5. Your risk department can guide you in strategic decision-making
A business cannot simply exist without having goals. To achieve these goals, there must be extensive planning about the steps needed to get there. Part of creating the roadmap to achieve your goals and objectives is understanding the risks involved with getting there. This is where your risk department comes in.
Using data and analytics, risk managers can quickly identify most unforeseen events, issues, and risks that may arise on your roadmap and determine what protections to put in place to help you achieve your end goals. Along the way, they can also advise you on the pros and cons of your decisions and provide recommendations on which risks you should avoid and which may be worthwhile in the long term. As we previously mentioned, there is no way to eliminate all risks, but your risk department will have a good sense of which ones are worth undertaking to help the company get to where it wants to be so you can know where to put your money.
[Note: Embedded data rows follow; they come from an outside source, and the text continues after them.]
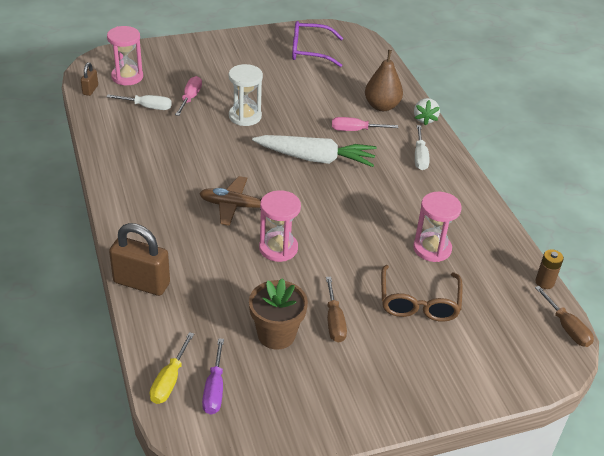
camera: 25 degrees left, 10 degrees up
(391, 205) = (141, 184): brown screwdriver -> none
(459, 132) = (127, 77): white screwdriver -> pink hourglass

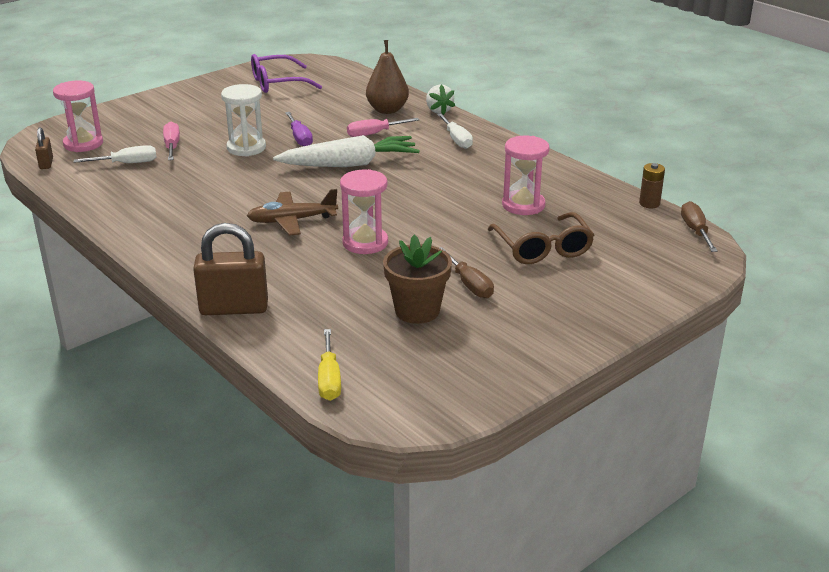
camera: 20 degrees left, 10 degrees down
(214, 389) = (385, 372): purple screwdriver -> purple screwdriver (299, 138)
(566, 327) = (695, 231): brown screwdriver -> brown screwdriver turned 135 degrees counterclockwise

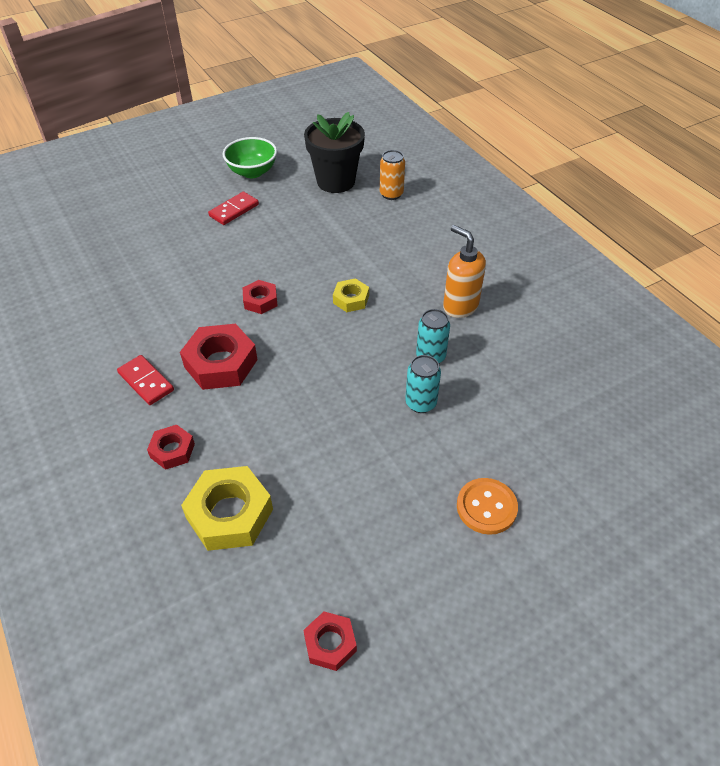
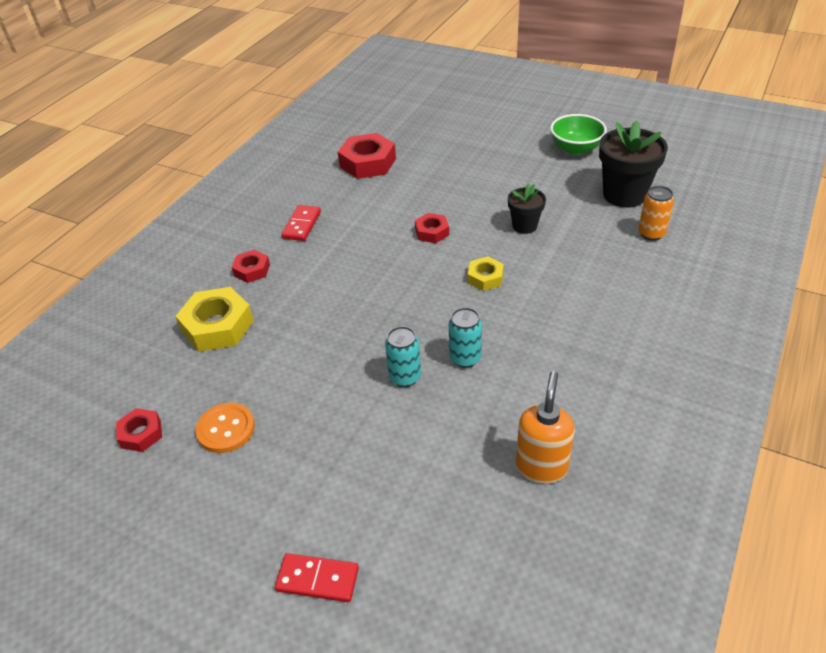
camera: 60 degrees right, 5 degrees down
(221, 363) = (349, 248): red nut -> red nut (368, 163)
(234, 210) = (517, 165): red domino -> red domino (317, 579)
(313, 247) = (524, 226): none -> black flower pot
(460, 306) = (549, 348): orange soap dispenser -> orange soap dispenser (541, 467)
(486, 507) = (323, 472): orange button -> orange button (226, 429)

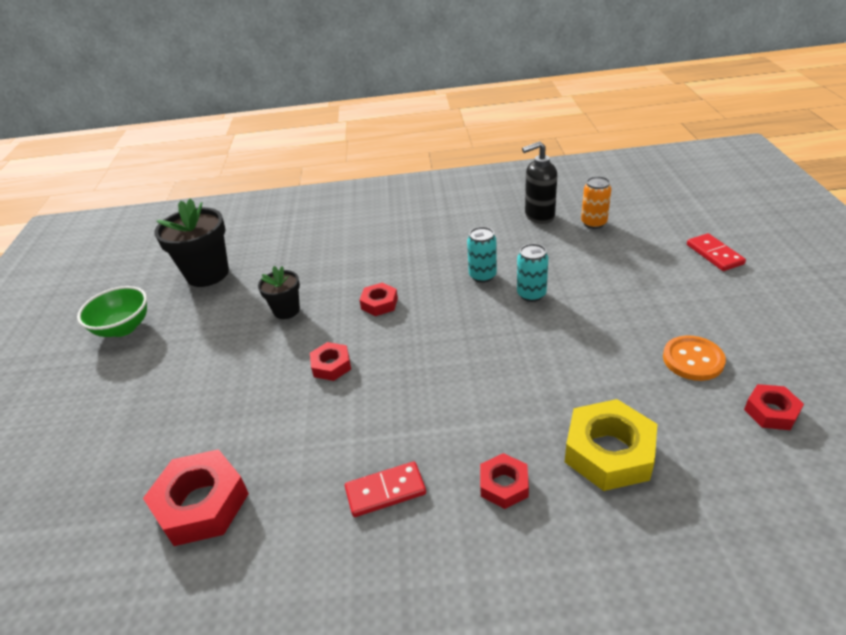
camera: 120 degrees left, 5 degrees down
(485, 278) = (379, 303): yellow nut -> red nut
(541, 467) = (539, 216): orange soap dispenser -> black soap dispenser
(651, 233) = (263, 246): orange can -> orange can (593, 223)

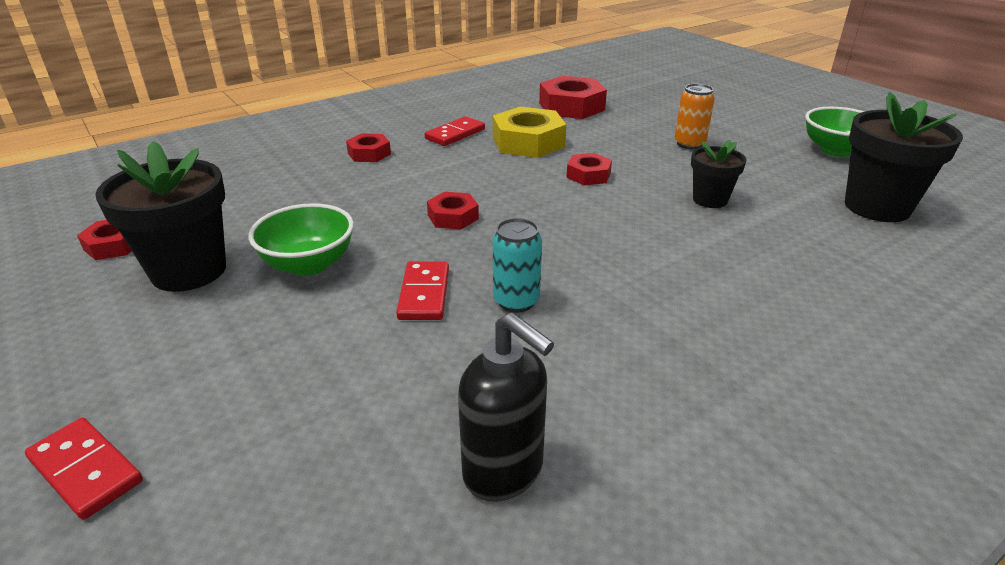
camera: 145 degrees right, 5 degrees down
(379, 303) = (615, 232): red nut -> red nut (453, 217)
(531, 294) = (424, 294): turquoise can -> red domino
(539, 216) = (504, 471): black soap dispenser -> black soap dispenser turned 90 degrees clockwise
(593, 223) = (366, 488): orange can -> orange can (689, 144)
(600, 339) = (309, 264): none -> green bowl
(608, 452) = (287, 185): yellow nut -> yellow nut (528, 142)
(693, 359) = (189, 271): orange button -> black flower pot

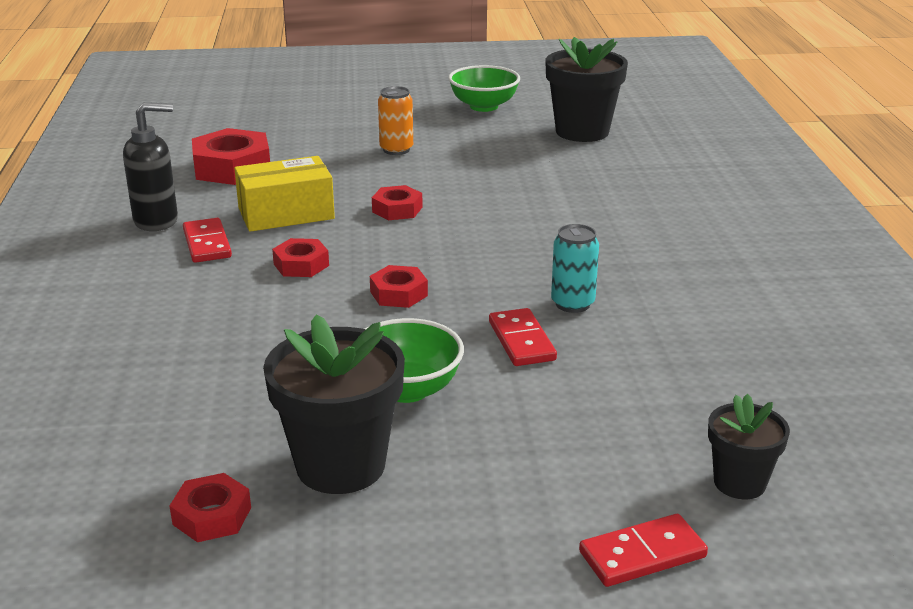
camera: 60 degrees left, 5 degrees down
(369, 153) = (184, 304): red nut -> red nut (301, 265)
(424, 294) = (522, 341): red domino -> red domino turned 45 degrees clockwise
(504, 471) = (765, 364): black soap dispenser -> black soap dispenser (157, 221)
(528, 142) = (286, 213): yellow nut -> yellow box
(710, 200) = (503, 179): black flower pot -> black flower pot (739, 483)

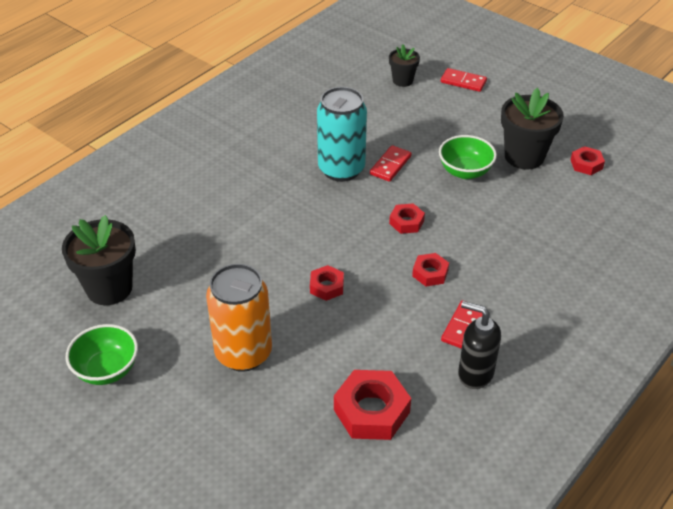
camera: 135 degrees left, 15 degrees up
(286, 213) = (391, 326): yellow box -> none
(396, 150) = (243, 353): orange can -> orange can, size x1.92
(572, 304) = (341, 169): turquoise can -> turquoise can, size x1.92

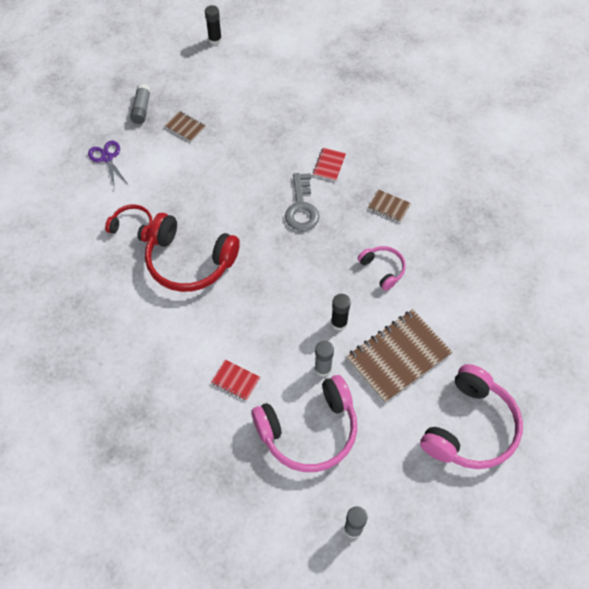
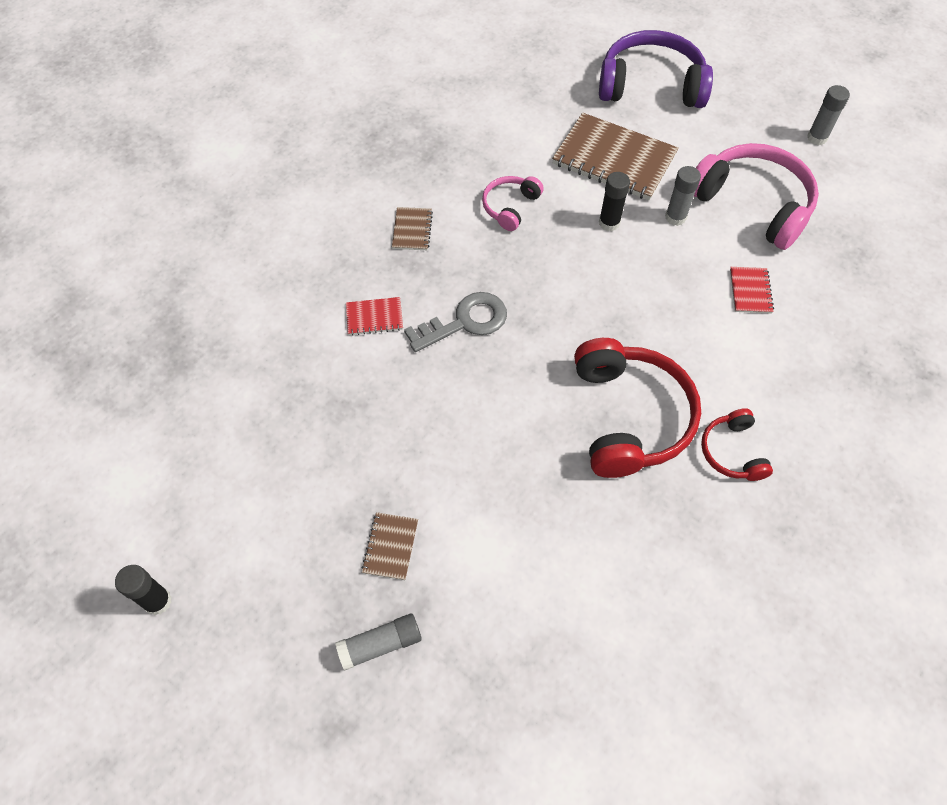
camera: 115 degrees left, 0 degrees up
(107, 158) = (515, 641): purple scissors -> none
(132, 227) = (620, 523): red headphones -> red headphones (732, 452)
(470, 427) = (651, 85): pink headphones -> purple headphones

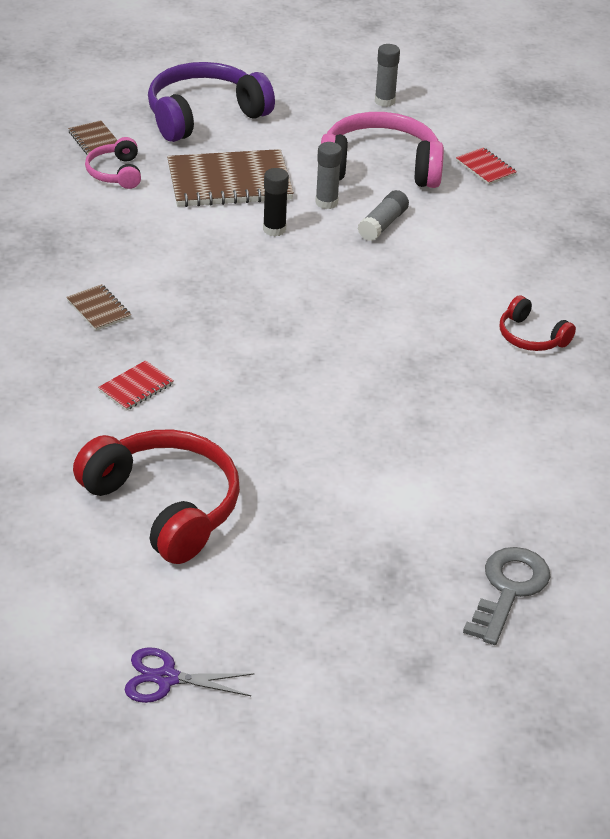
camera: 40 degrees left, 20 degrees down
(158, 601) = (166, 678): black glue stick -> purple scissors
(380, 644) = (393, 596): grey glue stick -> grey glue stick (382, 225)
(390, 547) = (331, 532): brown notebook -> brown notebook (94, 140)
(464, 322) = (223, 353): grey key -> grey key (508, 590)
(510, 207) = (173, 254): pink headphones -> pink headphones (115, 173)
(629, 417) = (431, 352): red headphones -> red headphones (164, 506)
(750, 291) = (438, 227): red notebook -> red notebook (485, 168)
It would be a costly mistake to not include your risk department in your large-scale strategic business planning. If you leave your risk department out of your planning, there is a greater likelihood that your progress could be derailed when unexpected risks occur.
As you can see, your risk department has much more to contribute than buying insurance and responding to disasters. In fact, the best CFOs integrate their risk department into other functions of their organization rather than keeping them on the sidelines. They understand that their risk department is integral to their organization’s success as a whole and take steps to encourage valuable cross-departmental collaboration.
Strategic planning and decision-making with a risk-aware mindset will only become more essential as we move towards an increasingly unpredictable political, economic, and environmental climate where risks continue to evolve.
Where do you stand on the role of your risk department?